[Extract provided]
--- Begin ---

SOURCE: how do I know which tension to adjust?

Are you sure that a stitch is being created each time, or is it missing some....

On a scrap, sew a zigzag to ensure that at least the stitches are being formed, if not, or missing some, look to timing.

This solution is for tension problems...if you cannot form any sort of stitch, the issue is quite different, so please let me know if you need a different problem solved.....

It is quite long, but just work through each section in order.
The "knotting up" can reveal a lot. If you have loose threads on one side or the other, the tension on the opposite side will be the culprit.

QUICK SUMMARY FIRST:
Ensure sharp new needle,
Thread guides and Bobbin are Clean & Clear of lint
Set Top Tesion to 4 ....then....
Balance Bobbin to suit.

TOP THREAD TENSION:
If the looping threads are on the underside as you sew, it is the top tension. Top tension ought to be between 4 & 6 (this variation to allow for the different weights of fabric in your
projects).

IS YOUR NEEDLE SHARP ?
If you are using a needle that has seen quite a deal of work, or you suspect it may be blunt, change it for a new one !

TOP TENSION & GUIDES:
Make sure that when you thread the machine the presser foot is up so the thread goes between the discs and not to one side, top tension between 4 and 6, and that you have threaded through all the guides, including the last one, usually on the needle arm, just above the needle clamp.

It may be there is lint trapped between the discs, this will keep them slightly apart and reduce the actual tension, sometimes dramatically.

If tensions appear correct, and the thread is definitely in the channel between the discs, but still too loose and looping, try raising presser foot and remove your thread.

Now, with a 2" (50mm) wide strip piece of fabric 8 - 10" (20 - 25cm) moistened with methylated or denatured spirit, gently insert the fabric strip and clean between the discs with
a see saw / to and fro action.

In the worst cases, gentle use of a needle to pick & remove the jam may be necessary, but be very gentle and make sure the tension is set at Zero and the presser foot is raised, (to
disengage tension plates).... do not gouge or score the plates, they need a polished surface to work correctly.

BOBBIN TENSION:
Far less common, but if the loose threads are on the top, it is bobbin tension that is loose, it too may have lint in the spring and be giving a "false" tension.

--- End ---

[Data segment]
--- Begin ---

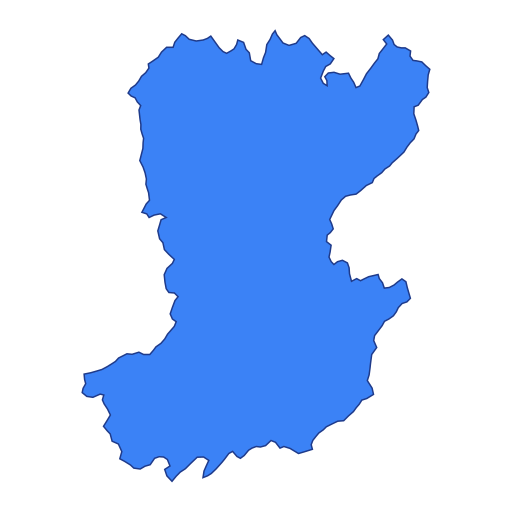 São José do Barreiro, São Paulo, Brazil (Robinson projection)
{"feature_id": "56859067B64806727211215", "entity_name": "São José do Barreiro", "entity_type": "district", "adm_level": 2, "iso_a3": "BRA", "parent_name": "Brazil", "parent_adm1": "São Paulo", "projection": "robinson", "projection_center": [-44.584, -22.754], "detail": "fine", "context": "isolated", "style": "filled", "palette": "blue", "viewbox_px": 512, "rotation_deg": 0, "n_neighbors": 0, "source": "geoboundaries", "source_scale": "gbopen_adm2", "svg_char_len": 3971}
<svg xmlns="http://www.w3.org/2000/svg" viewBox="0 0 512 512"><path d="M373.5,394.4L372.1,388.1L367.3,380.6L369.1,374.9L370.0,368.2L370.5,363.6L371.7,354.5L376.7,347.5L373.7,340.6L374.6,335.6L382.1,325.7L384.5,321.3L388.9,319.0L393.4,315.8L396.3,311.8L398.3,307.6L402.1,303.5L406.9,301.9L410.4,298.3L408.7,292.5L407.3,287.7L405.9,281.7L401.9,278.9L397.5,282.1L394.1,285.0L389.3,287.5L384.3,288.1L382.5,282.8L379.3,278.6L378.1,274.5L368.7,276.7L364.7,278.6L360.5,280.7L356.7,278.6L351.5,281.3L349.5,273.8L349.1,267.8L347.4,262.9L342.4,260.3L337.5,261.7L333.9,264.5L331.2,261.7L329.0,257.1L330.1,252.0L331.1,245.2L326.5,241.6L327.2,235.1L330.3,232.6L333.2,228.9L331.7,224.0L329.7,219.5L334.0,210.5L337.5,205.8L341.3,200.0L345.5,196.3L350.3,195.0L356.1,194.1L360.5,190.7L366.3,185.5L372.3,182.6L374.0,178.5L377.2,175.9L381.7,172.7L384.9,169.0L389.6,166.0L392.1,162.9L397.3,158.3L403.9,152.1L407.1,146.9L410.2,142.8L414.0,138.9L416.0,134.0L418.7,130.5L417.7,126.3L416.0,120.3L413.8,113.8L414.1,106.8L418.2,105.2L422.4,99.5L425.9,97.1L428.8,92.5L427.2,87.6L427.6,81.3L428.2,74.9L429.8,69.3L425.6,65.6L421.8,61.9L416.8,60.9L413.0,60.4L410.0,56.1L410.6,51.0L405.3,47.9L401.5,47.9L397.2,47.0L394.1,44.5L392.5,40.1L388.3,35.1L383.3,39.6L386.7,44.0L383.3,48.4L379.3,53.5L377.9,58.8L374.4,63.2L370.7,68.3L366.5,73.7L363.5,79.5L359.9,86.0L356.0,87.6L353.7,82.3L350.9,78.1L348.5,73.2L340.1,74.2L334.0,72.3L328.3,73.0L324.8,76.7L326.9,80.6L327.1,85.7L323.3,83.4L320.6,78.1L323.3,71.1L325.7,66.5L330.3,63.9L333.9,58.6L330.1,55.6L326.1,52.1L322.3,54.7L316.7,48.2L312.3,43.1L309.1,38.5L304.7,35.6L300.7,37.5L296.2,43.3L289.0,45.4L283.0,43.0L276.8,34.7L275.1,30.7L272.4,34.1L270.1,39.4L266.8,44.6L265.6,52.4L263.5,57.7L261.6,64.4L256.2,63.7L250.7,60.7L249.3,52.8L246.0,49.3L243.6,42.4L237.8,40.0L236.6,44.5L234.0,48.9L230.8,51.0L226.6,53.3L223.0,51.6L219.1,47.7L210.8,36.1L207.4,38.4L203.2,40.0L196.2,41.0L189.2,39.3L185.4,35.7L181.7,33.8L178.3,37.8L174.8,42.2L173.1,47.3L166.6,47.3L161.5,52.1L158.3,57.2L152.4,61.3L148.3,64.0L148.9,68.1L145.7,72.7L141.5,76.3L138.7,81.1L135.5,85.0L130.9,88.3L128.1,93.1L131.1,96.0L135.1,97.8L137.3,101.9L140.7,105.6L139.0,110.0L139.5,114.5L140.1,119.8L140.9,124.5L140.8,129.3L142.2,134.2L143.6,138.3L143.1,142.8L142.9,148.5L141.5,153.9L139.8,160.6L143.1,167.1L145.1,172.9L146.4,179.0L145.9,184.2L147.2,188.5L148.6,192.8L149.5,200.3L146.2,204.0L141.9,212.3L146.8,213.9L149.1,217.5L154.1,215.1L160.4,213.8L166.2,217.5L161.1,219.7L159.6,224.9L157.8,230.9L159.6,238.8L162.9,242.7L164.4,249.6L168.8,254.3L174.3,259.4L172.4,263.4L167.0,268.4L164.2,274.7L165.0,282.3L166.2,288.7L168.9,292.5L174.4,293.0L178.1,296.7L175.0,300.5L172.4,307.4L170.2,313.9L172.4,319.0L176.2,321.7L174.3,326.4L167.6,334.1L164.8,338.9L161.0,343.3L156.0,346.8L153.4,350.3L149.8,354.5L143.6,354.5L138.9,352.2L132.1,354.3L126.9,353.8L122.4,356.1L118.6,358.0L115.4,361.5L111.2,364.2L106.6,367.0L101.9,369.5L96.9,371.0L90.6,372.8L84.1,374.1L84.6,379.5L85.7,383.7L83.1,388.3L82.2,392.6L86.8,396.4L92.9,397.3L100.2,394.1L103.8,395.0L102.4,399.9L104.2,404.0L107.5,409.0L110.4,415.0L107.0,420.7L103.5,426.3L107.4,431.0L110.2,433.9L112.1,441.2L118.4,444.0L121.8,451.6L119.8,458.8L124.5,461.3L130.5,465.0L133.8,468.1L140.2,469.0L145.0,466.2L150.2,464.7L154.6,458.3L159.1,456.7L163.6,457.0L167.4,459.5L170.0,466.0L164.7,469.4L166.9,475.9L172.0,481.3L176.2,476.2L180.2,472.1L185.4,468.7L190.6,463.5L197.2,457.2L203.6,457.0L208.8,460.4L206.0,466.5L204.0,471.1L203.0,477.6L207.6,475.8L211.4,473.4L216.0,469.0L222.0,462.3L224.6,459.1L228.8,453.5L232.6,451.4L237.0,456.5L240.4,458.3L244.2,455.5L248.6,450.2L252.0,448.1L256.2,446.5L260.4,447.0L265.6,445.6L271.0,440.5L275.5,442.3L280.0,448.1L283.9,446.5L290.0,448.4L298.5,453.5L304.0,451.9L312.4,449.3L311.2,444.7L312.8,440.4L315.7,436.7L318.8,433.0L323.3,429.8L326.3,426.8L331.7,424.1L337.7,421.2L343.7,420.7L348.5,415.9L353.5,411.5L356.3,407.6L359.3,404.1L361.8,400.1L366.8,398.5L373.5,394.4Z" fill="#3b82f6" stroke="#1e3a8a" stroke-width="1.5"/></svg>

--- End ---

Please answer this from the sewing machine tension guide: between which settings should the top thread tension be?

Between 4 and 6.